For some it’s a simple as working with a charity to plant a tree. But the reality is that that too is just good sustainability, there is a link to the venue that isn’t specific to the event, its content or its community. A secondary example is to paint a school, or a mural that leaves a positive local impact. Again, admirable, but these legacies are more one way, they are a transaction not a conversation. True legacy comes with the latter rather than the former. To do these we need to hear the voices of these stakeholders and what they need.

Another of the fine points that came up during the discussions Lime Venue Portfolio has been having around legacy was that many events ‘inflict’ legacy on stakeholders, not work with them in terms of what they need. Many schools may well need a wall painted, but they may also require simple basics such as paper and stationary. Legacy shouldn’t just be about what the event wants to give, it’s about what the partner wants to receive, and how they can create longer sustained success from it.

Bursaries are a great example of this. We know that education creates positive social outcomes, and that access to it can be a game changer for many people in underprivileged or disadvantaged communities. These investments not only leave a lasting legacy, they reflect the values of the organisation (education) and progress their own community, be it medical or industrial. They are personal for the event and the legacy recipient.
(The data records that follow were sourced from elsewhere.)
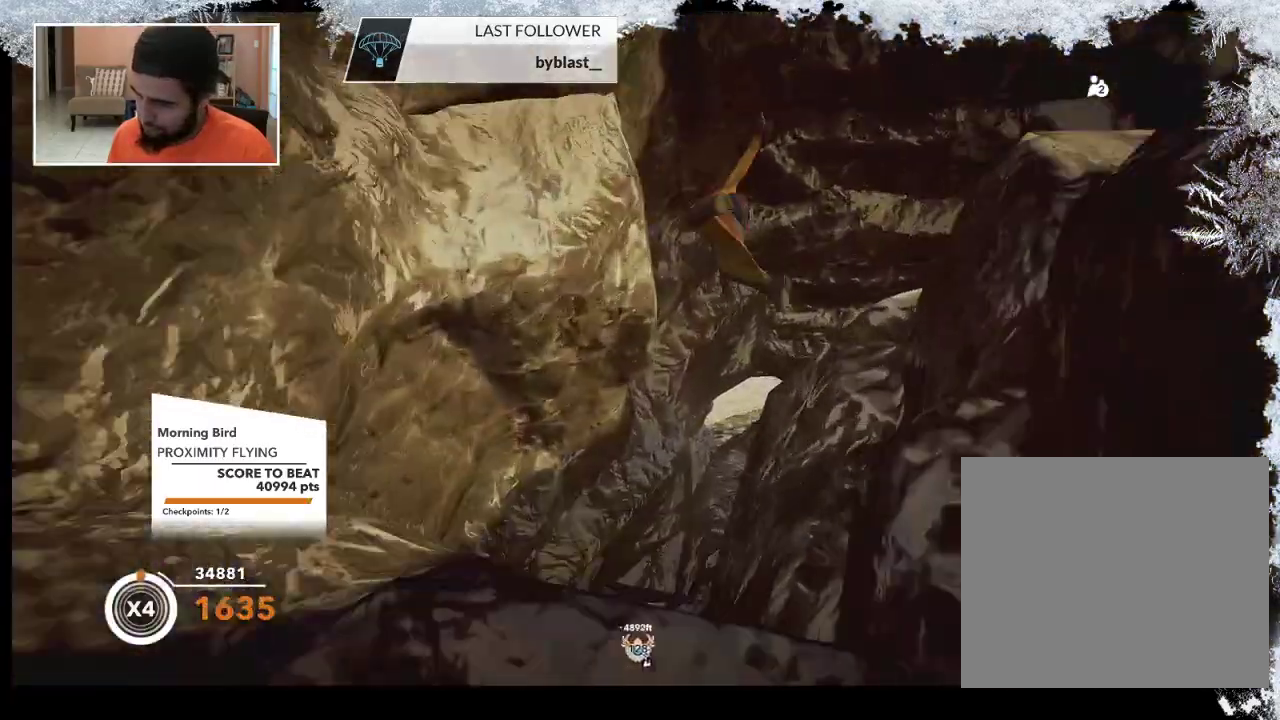
{"buttons": [], "left_stick": "up-right", "right_stick": "right", "events": [[100, "right_stick", "center"], [300, "right_stick", "right"]]}
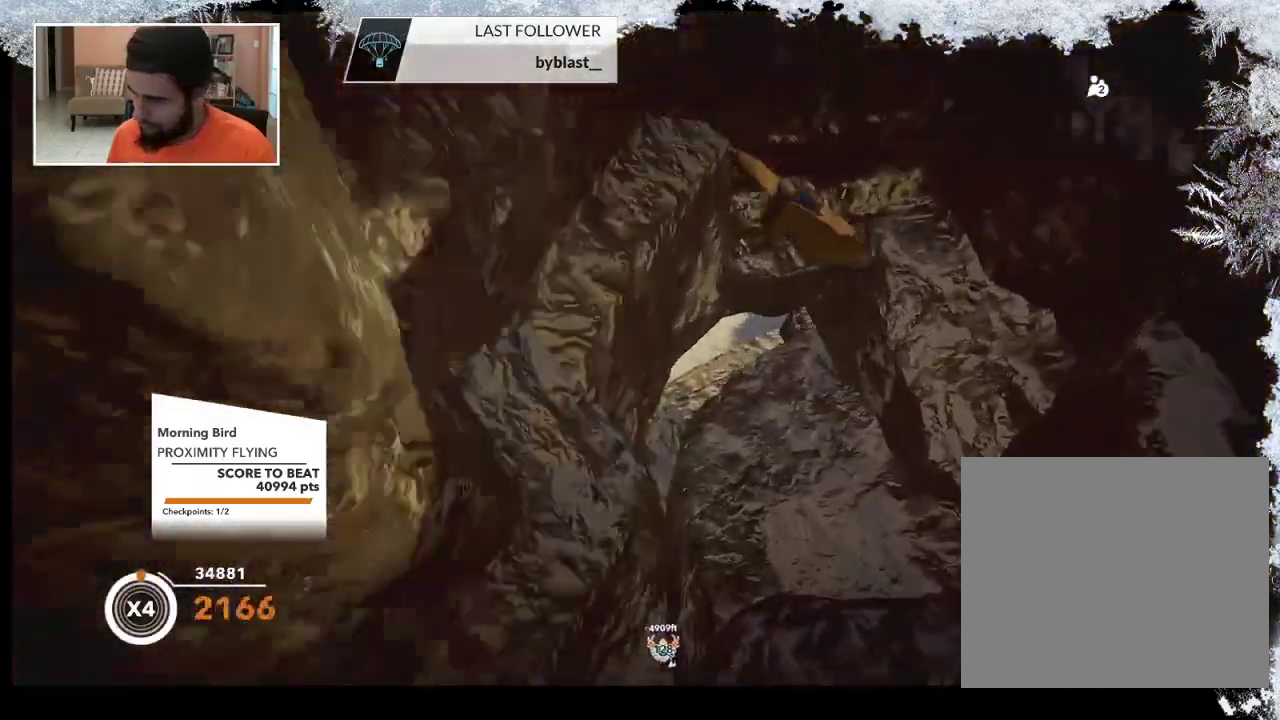
{"buttons": [], "left_stick": "up-left", "right_stick": "left", "events": [[233, "right_stick", "center"], [400, "left_stick", "up-left"], [500, "right_stick", "left"]]}
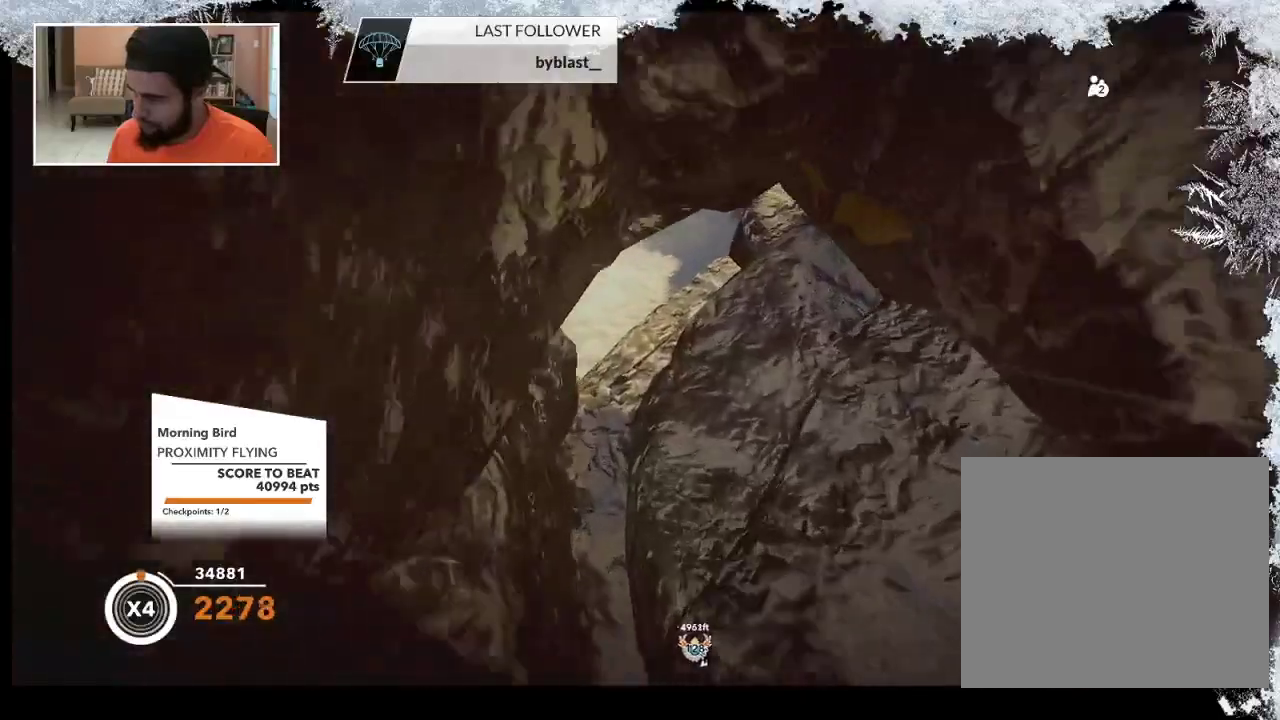
{"buttons": [], "left_stick": "left", "right_stick": "up-left", "events": [[200, "left_stick", "down-left"], [200, "right_stick", "up-left"], [467, "left_stick", "left"]]}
Equally, there are myriad examples of ambitious legacy projects that look to educate or engage whole communities. Some events will activate at local levels e.g., for a diabetes led medical event, they will encourage local populations to visit testing facilities to and learn more and possibly safeguard their health. These have clear, admirable and long term benefits. One of the examples of quality legacy action is to choose a venue and city which is known to have a specific issue, e.g., with gastro or cardiovascular health. It’s a reason to move an event there, led by legacy.

It also solves the wider opportunity, which is to bring legacy to organisations that need it, in a format that does the most good. This can only happen with the right level of conversation. These conversations are actually about values. What is the event’s, what the stakeholders? It’s about the ‘why’ of the event, or the purpose – as so many are looking at. The more that both are clear on their why, the stronger and more creative these activations will be.

These partners can be vital in elevating legacy. If they believe in the cause, and they believe that the event believes in the same cause, they will go the extra mile. They will add relevance and depth and make it all the more powerful statement from the event community.